• DOCUMENT PASSAGE:

Things are really starting to look up.

Check it out: I live with my beautiful wife in Malibu, California. We have two amazing daughters who are making their way in this world, and we are proud of them. We both work at Pepperdine University, where I have the honor of serving as Dean of Students at the School of Law. My job connects me to a phenomenal community of faculty, staff, and students who are already changing the world

There is another way to look at things I guess. Malibu is not cheap. I work too many hours. Law school is a stressful environment. Our daughters are no longer little girls. My parents are no longer alive. My hair is no longer with me, and my body seems to remind me on a daily basis that we aren’t on the upswing anymore.

But I fully believe in the wise counsel of Holocaust survivor and Jewish psychiatrist, Viktor Frankl, who taught us that nobody can steal our collective ability to choose an attitude in any set of circumstances. If you are skeptical, imagine trying his circumstances on for size.

The law students I serve have this dilemma in spades. They have the tremendous opportunity to study law in Malibu and pursue a most noble profession that offers power and influence. They also work like crazy with looming fears of failure, bar exams, debt, and difficult job prospects.

This blog is my attempt to help all of us, law students along with anyone else in the neighborhood, to work on the attitude choice in our given sets of circumstances.

“Emerson said that the happiest person on earth is the one who learns from nature the lessons of worship. So go outside a lot, and look up. My pastor says you can trap bees on the floor of a Mason jar without a lid, because they don’t look up. If they did, they could fly to freedom.”
– Anne Lamott

Things are really starting to look up, and so am I.

• WORK ITEM A: Please render the entries from the line with "How many slices are in this pie chart?" to the line with "xG_against: median 1.1, box", both included, as a JSON list of strings with one string per line. Skip blank lines and leave out the pictures.
The entries that come next have no connection to the blog post.

• STORED DATA:
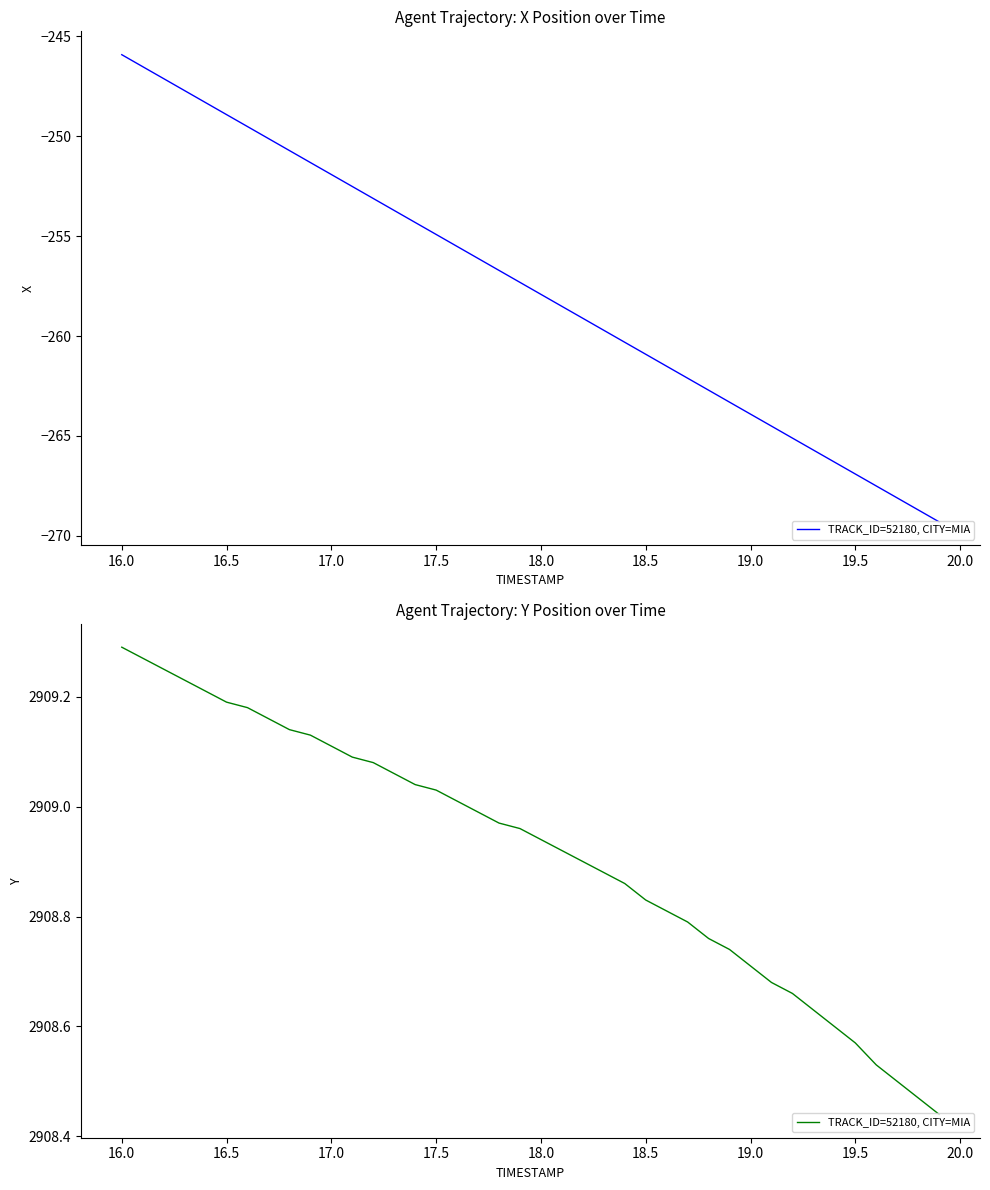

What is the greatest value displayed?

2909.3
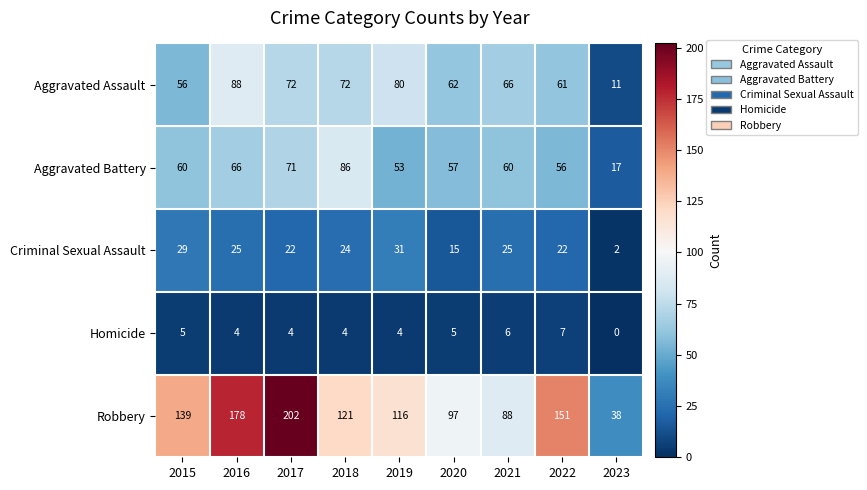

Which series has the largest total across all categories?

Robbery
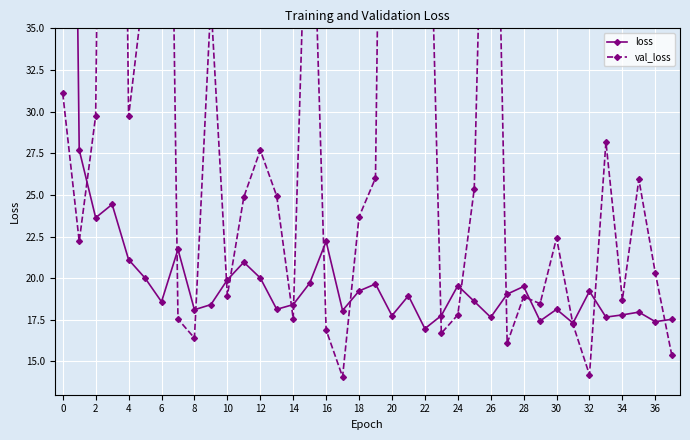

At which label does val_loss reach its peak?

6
* * *
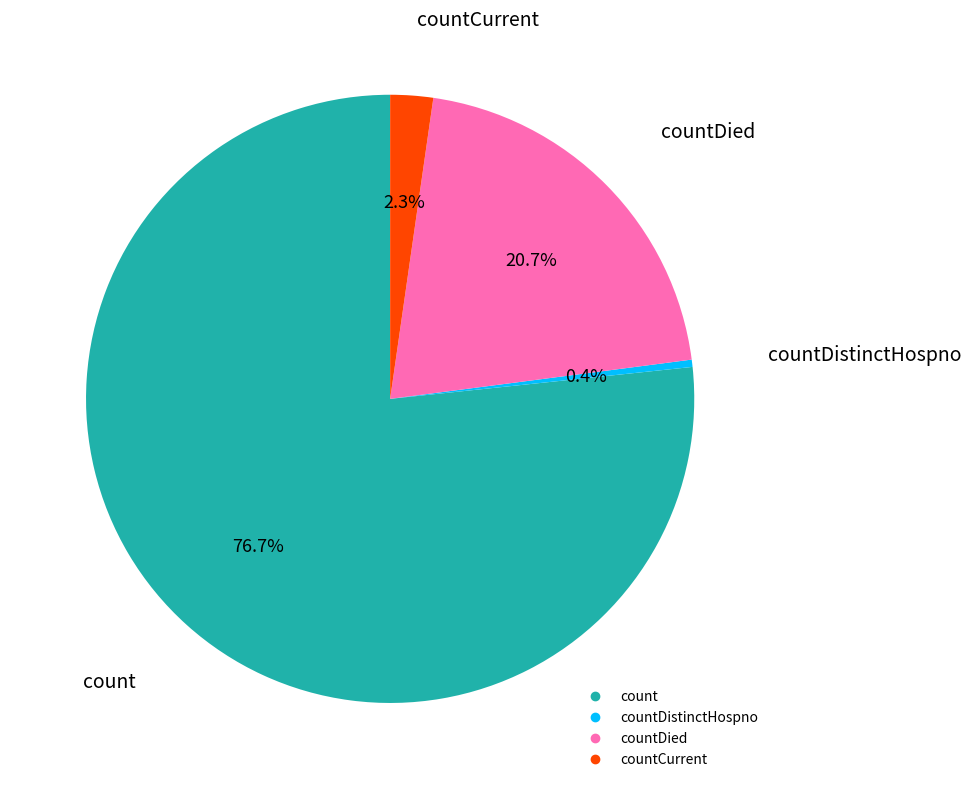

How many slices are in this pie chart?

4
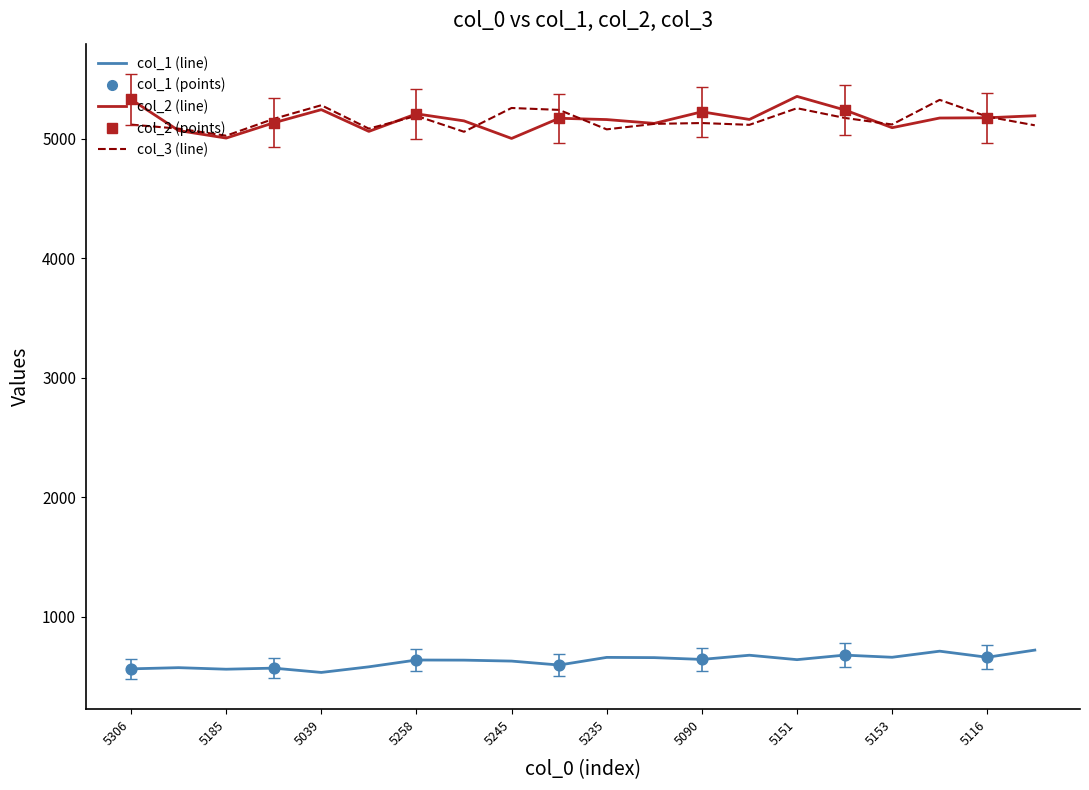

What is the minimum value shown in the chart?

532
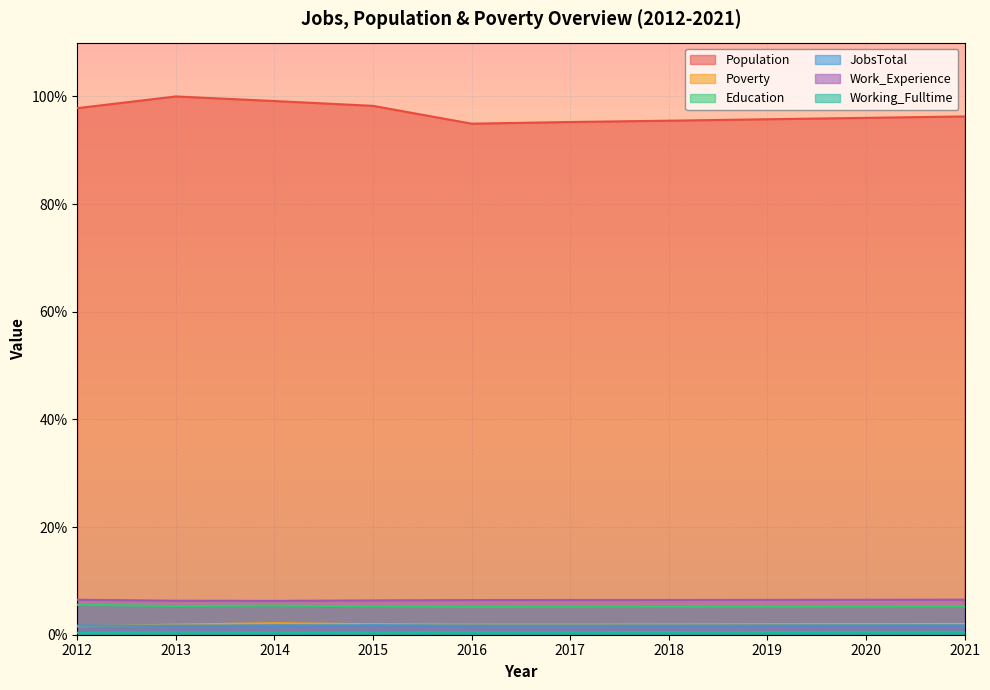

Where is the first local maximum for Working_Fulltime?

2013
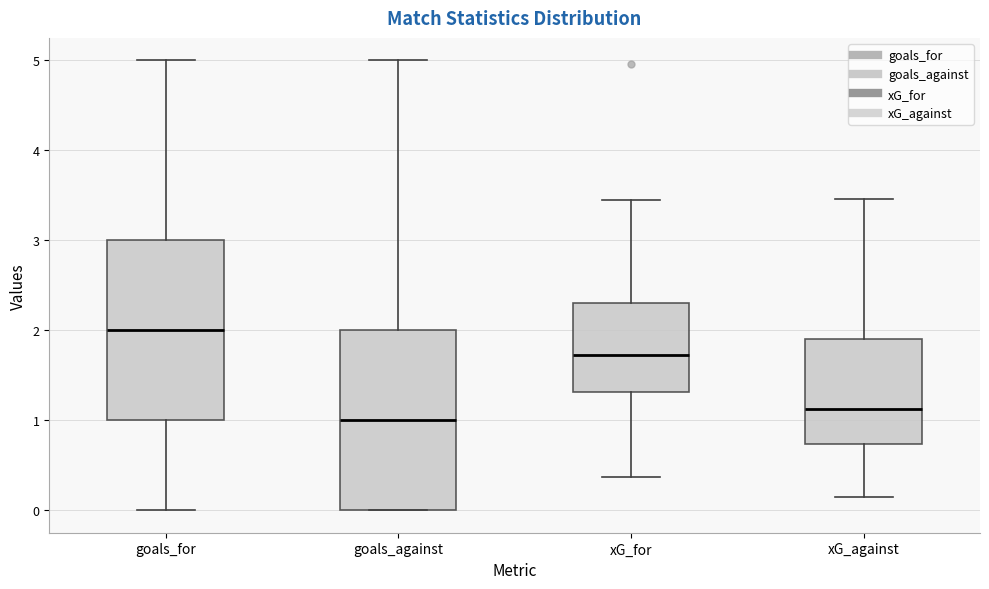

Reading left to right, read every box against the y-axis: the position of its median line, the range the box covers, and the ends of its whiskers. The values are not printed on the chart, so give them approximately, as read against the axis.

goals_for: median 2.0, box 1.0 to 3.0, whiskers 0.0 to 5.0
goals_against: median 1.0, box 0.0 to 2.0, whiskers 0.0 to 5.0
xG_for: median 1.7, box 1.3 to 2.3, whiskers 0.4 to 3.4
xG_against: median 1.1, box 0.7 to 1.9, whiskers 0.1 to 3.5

• WORK ITEM B:
Answer these questions about the blog post:
(i) Where does the writer live?
(ii) What position does the writer hold at Pepperdine University?
(iii) According to the quoted pastor, why can bees be trapped in a Mason jar without a lid?

• EXERCISE OUTPUT A:
[
  "How many slices are in this pie chart?",
  "4",
  "What is the minimum value shown in the chart?",
  "532",
  "Where is the first local maximum for Working_Fulltime?",
  "2013",
  "Reading left to right, read every box against the y-axis: the position of its median line, the range the box covers, and the ends of its whiskers. The values are not printed on the chart, so give them approximately, as read against the axis.",
  "goals_for: median 2.0, box 1.0 to 3.0, whiskers 0.0 to 5.0",
  "goals_against: median 1.0, box 0.0 to 2.0, whiskers 0.0 to 5.0",
  "xG_for: median 1.7, box 1.3 to 2.3, whiskers 0.4 to 3.4",
  "xG_against: median 1.1, box 0.7 to 1.9, whiskers 0.1 to 3.5"
]

• EXERCISE OUTPUT B:
(i) Malibu, California
(ii) Dean of Students at the School of Law
(iii) Because they don't look up